Face aux défis persistants de compétitivité, d’accès aux intrants et de fixation des prix, la filière riz du Bénin se dote d’une nouvelle interprofession avec l’élection de Pascal Gbenou à la tête de l’IFRIZ-B. Cette interprofession marque un tournant majeur, avec le soutien affiché de l’État et des partenaires pour professionnaliser et structurer durablement le secteur.
Après des années de tâtonnements, la filière riz amorce une nouvelle phase de structuration. Cette dynamique s’est concrétisée ce mardi 30 septembre 2025, lors d’une assemblée générale ordinaire et extraordinaire tenue à la Chambre nationale d’agriculture du Bénin (CNA-B), faisant suite au lancement officiel du processus de réorganisation le 29 juillet. Cette rencontre marque l’aboutissement d’un processus de fond, incluant la révision des textes fondamentaux en retraite, l’élaboration du projet d’accord-cadre avec le gouvernement, et une série de campagnes de sensibilisation sur le terrain. À l’issue des travaux, Pascal Gbenou, producteur, a été élu président de la nouvelle interprofession baptisée Interprofession de la Filière Riz du Bénin (IFRIZ-B). Il sera épaulé par Augustine Agbanrin, transformatrice de riz, élue vice-présidente. D’autres représentants des deux familles ont également été désignés pour siéger au conseil d’administration et au conseil de surveillance.
C’est la fin d’une longue « traversée du désert » pour la filière riz, qui entre désormais dans une phase de professionnalisation durable, à l’instar des filières l’anacarde, le soja ou le palmier à huile déjà restructurées. « L’IFRIZ-B sera donc l’organe de dialogue, de concertation et de co-construction entre les acteurs et l’État, afin d’assurer une meilleure cohérence dans les politiques et investissements », a déclaré Hermann Imali Djetta, Président de la CNA-B. Ce faisant, les défis liés à la dépendance aux importations, à la compétitivité et à la qualité doivent désormais appartenir au passé.
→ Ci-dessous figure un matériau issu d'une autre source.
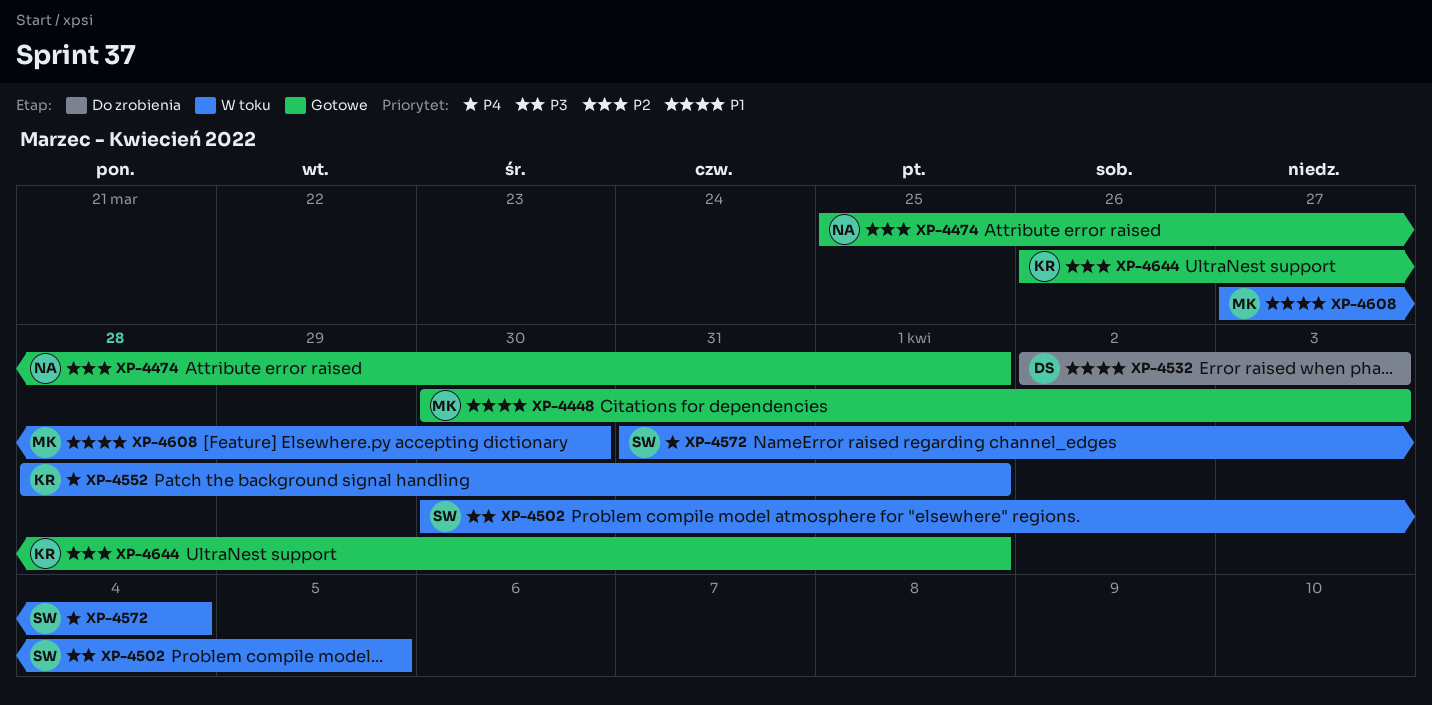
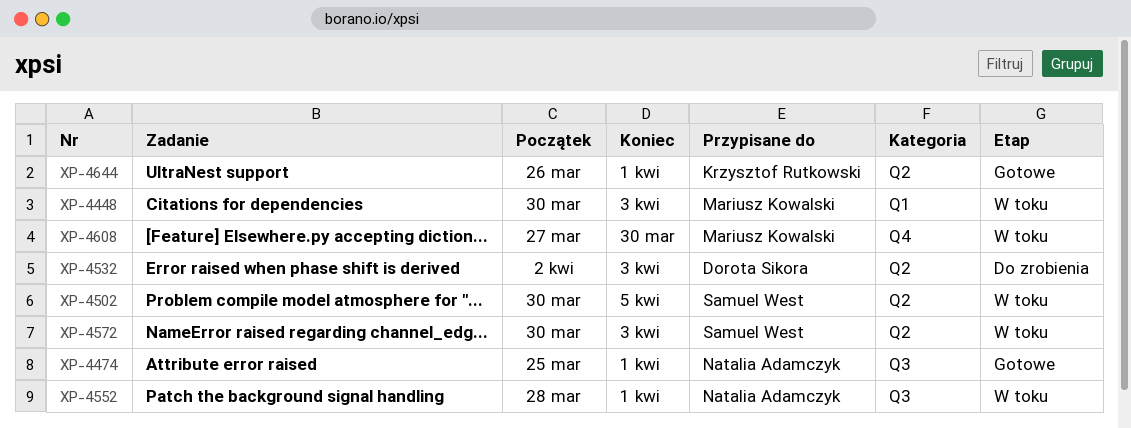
XP-4448, status: Gotowe -> W toku
XP-4552, owner: Krzysztof Rutkowski -> Natalia Adamczyk
XP-4572, start: Mar 31 -> Mar 30
XP-4572, due: Apr 4 -> Apr 3

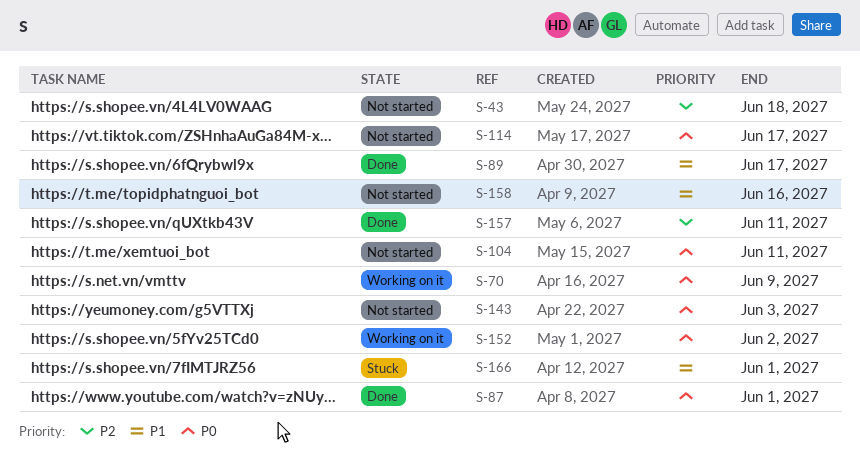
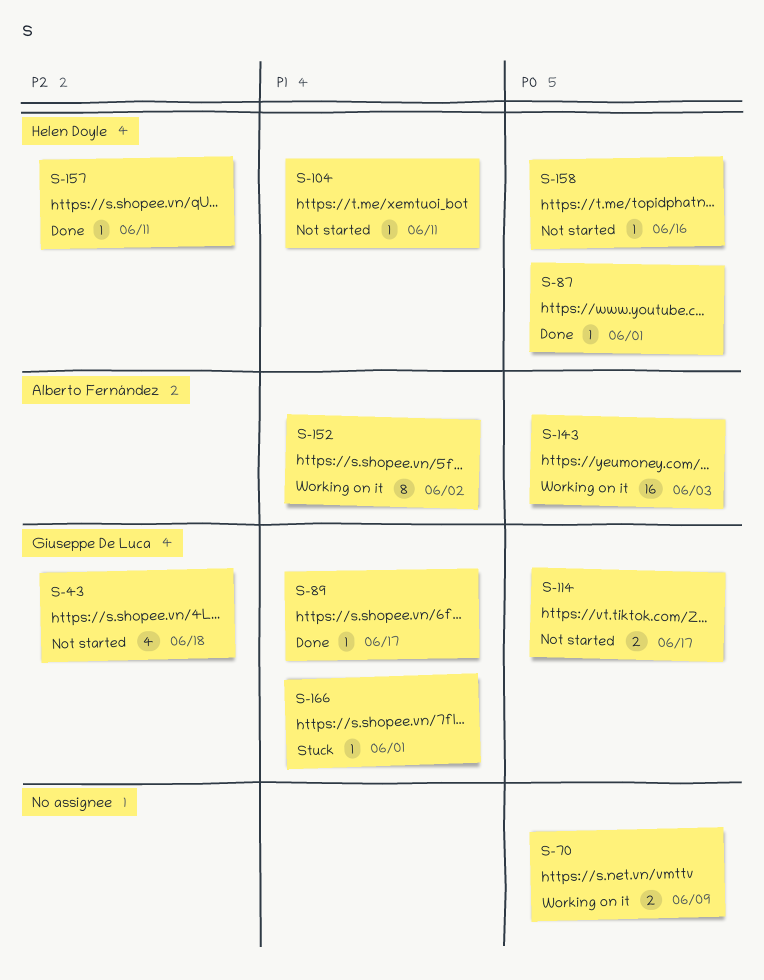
S-104, priority: P0 -> P1
S-143, status: Not started -> Working on it
S-152, priority: P0 -> P1
S-158, priority: P1 -> P0

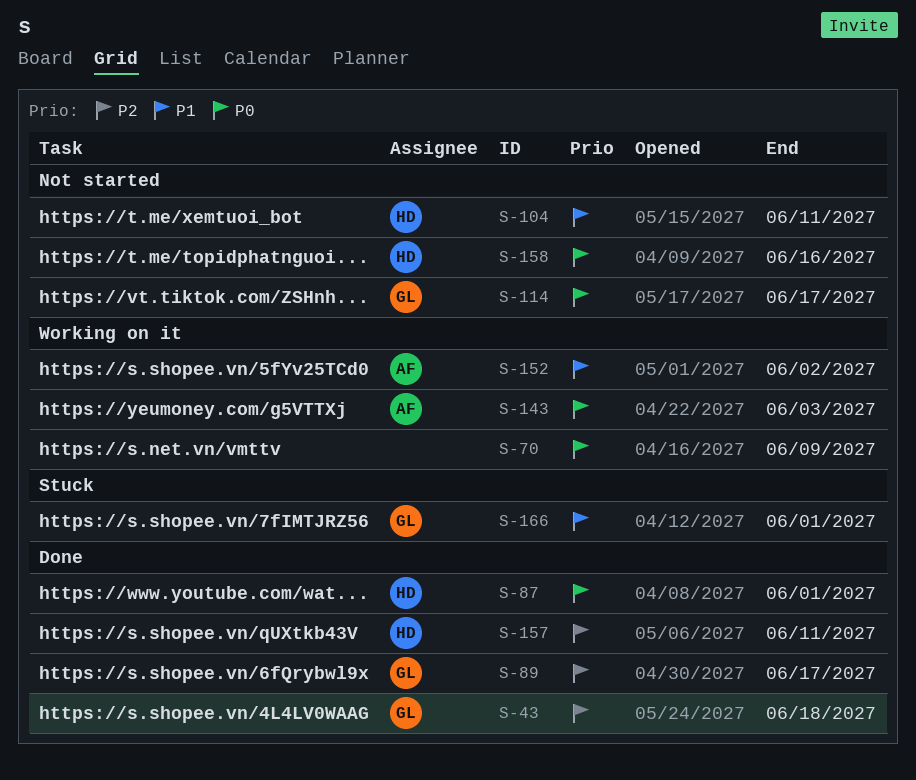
S-43, status: Not started -> Done
S-89, priority: P1 -> P2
Si l’enthousiasme est bien réel, les défis restent nombreux. Les producteurs dénoncent notamment une rupture d’urée, un intrant crucial pour les cultures, dans les boutiques SODECO comme à Adja-Ouèrè. « C’est une difficulté majeure. Nous ne savons pas encore comment y faire face », confie Barthélémy Godonou, président de l’Union Départementale des Riziculteurs (UDR) du Plateau. Et comme l’a souligné Maxime Yao Gounse, Secrétaire général adjoint du ministère de l’agriculture, les principaux défis de l’interprofession concerne l’accompagnement des producteurs, notamment en ce qui concerne l’accès aux facteurs de production. Autre attente pressante : la défense des intérêts lors de la fixation des prix du riz, un sujet sensible qui affecte directement les revenus des producteurs.
Lors de l’assemblée, l’État, à travers le ministère de l’agriculture, ainsi que plusieurs partenaires techniques, ont réaffirmé leur soutien à la filière. « La création de cette interprofession […] nous engage, en tant que partenaire, à poursuivre notre accompagnement, en écoutant vos priorités et en adaptant nos appuis à vos réalités », a déclaré Dr. Idrissou Bako, coordonnateur national du Projet de Développement Intégré des Chaînes de Valeurs Agricoles (PDI-CVA), avant de préciser que l’initiative mettra quatre accompagnements clés au profit de l’IFRIZ-B. Il s’agit du renforcement des capacités institutionnelles de l’interprofession ; de l’appui à l’élaboration de stratégies sectorielles claires et concertées ; de l’accompagnement dans la mobilisation des ressources pour répondre aux besoins des acteurs. Et pour finir, il est prévu un soutien à l’accès au financement pour des projets structurants au bénéfice des producteurs, des transformateurs et des autres maillons de la chaîne.
La cohésion entre producteurs, transformateurs et partenaires publics ou privés sera déterminante pour faire du riz béninois un produit de qualité, compétitif et durable. Pour rappel, la production du riz a grimpé de 204 310 tonnes en 2016 à plus de 525 000 tonnes en 2023 pour un objectif de 1 million de tonnes d’ici 2026.